Foto: Marcus Richter
Rotdornweg beschäftigt jetzt den Stadtrat
Wilkau-Haßlauer Bürgermeister will endgültige Entscheidung für die schmale Straße herbeiführen - Rathauschef wird höchst selbst angehupt
Wilkau-Haßlau.
Wilkau-Haßlau. Der Rotdornweg am Rande des Sandbergs sorgt weiter für Gesprächsstoff und beschäftigt demnächst sogar den Wilkau-Haßlauer Stadtrat. Weil die wenige hundert Meter lange Straße, die das Gewerbegebiet Am Schmelzbach mit dem Wohngebiet am Albert-Schweitzer-Ring verbindet, stellenweise nur 3,09 Meter breit ist und somit keine zwei Autos aneinander vorbeipassen, ist es in der Vergangenheit immer wieder zu Streitigkeiten zwischen Autofahrern gekommen.
Einen Beschluss des Technischen Ausschusses der Stadt von Mitte Juni, eine Einbahnstraßenregelung in Richtung Gewerbegebiet zu treffen, setzte Bürgermeister Stefan Feustel (CDU) Ende Juni im Stadtrat erst außer Kraft, bevor der Technische Ausschuss ihn Anfang Juli schließlich wieder aufhob.
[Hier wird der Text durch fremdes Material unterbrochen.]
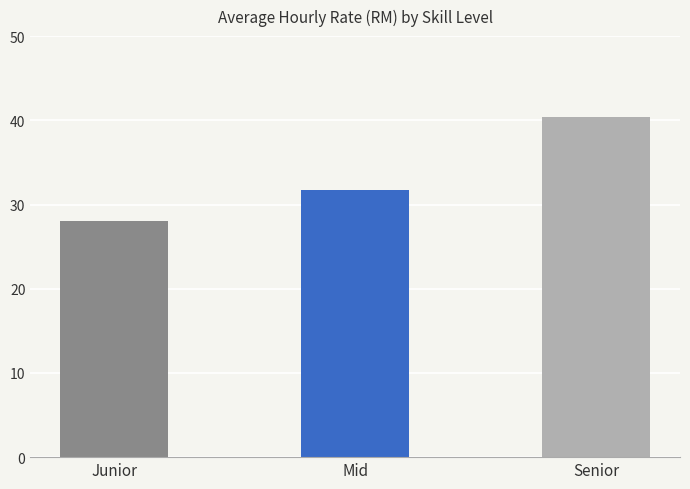

List the labels in order of value, smallest first.

Junior, Mid, Senior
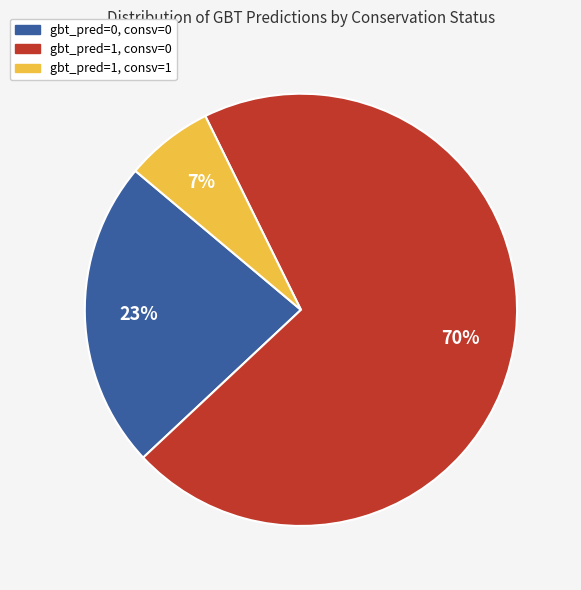

Is there a majority slice in this chart?

Yes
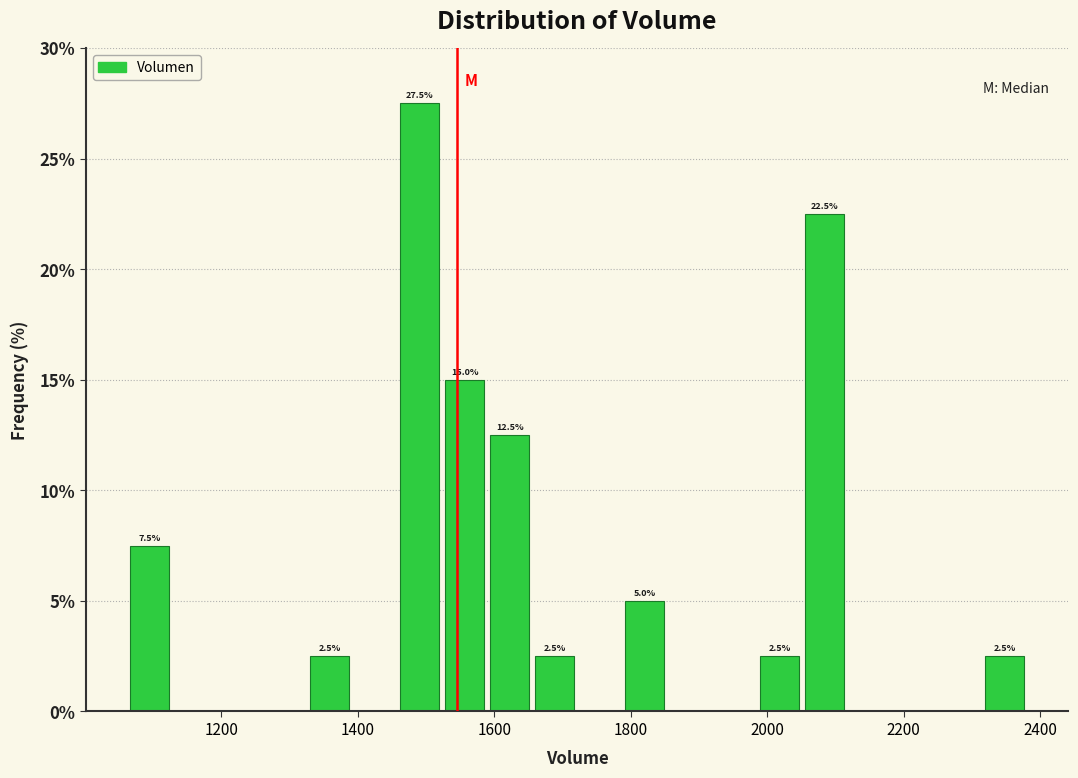

Around what value on the x-axis is the tallest bar? Give the approximate position of its centre, as read against the axis.

1500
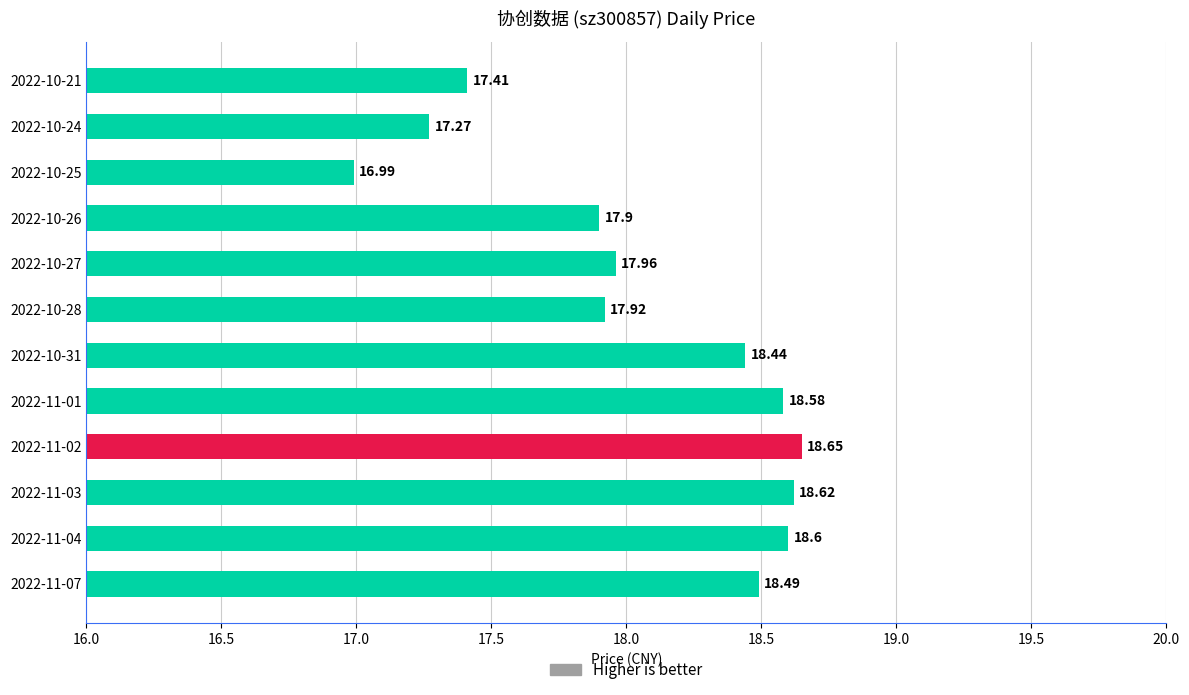

What is the sum of the values at 2022-10-31 and 2022-10-26?

36.3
Damit ist die Debatte zurück am Anfang angelangt.
Derweil: Stefan Feustel will dem Technischen Ausschuss in dessen September-Sitzung eine Lösung für das Problem vorstellen. Er spricht von einem "begrenzten Ausbau". Zu erwarten ist also, dass die Straße etwas verbreitert wird. Im Moment gibt es lediglich einige Ausweichstellen, die breit genug für zwei Fahrzeuge sind. Begegnen sich Autofahrer an anderen Punkten oder nehmen nicht aufeinander Rücksicht, muss eines der Fahrzeuge auf den Fußweg oder einen schmalen Schotter-Seitenstreifen ausweichen.
Ob es soweit kommt, hängt vom Votum der Stadträte ab. Hatte sich bisher der Technische Ausschuss mit Beschwerden von Anwohnern und Geschichten von Zank-geplagten Autofahrern beschäftigt, schlug Bürgermeister Feustel jetzt vor, das Thema ein für alle Mal im Stadtrat zu klären. "Und die Entscheidung, die dort getroffen wird, setzen wir dann auch konsequent um", sagte er im jüngsten Technischen Ausschuss. Bei dessen Mitgliedern - eh schon die Hälfte des Stadtrates - erntete er dafür Zustimmung.
Der Ausgangspunkt für allen Rotdornweg-Zoff liegt Jahre zurück. 1993 war die Strecke als Fuß- und Radweg angelegt, einige Zeit später aber für den Verkehr freigegeben worden. Von den gegenwärtigen Zuständen erfuhr Bürgermeister Feustel jüngst am eigenen Leib: In einem Auto der Stadt ließ er sich den Weg entlang fahren. "Wir fuhren die erlaubten 30 Kilometer pro Stunde - und wurden angehupt und bedroht", sagt er. Als sie an einer der Ausweichstellen einem entgegenkommenden Auto Platz machen wollten, wurden sie von einem hinter ihnen fahrenden Auto überholt.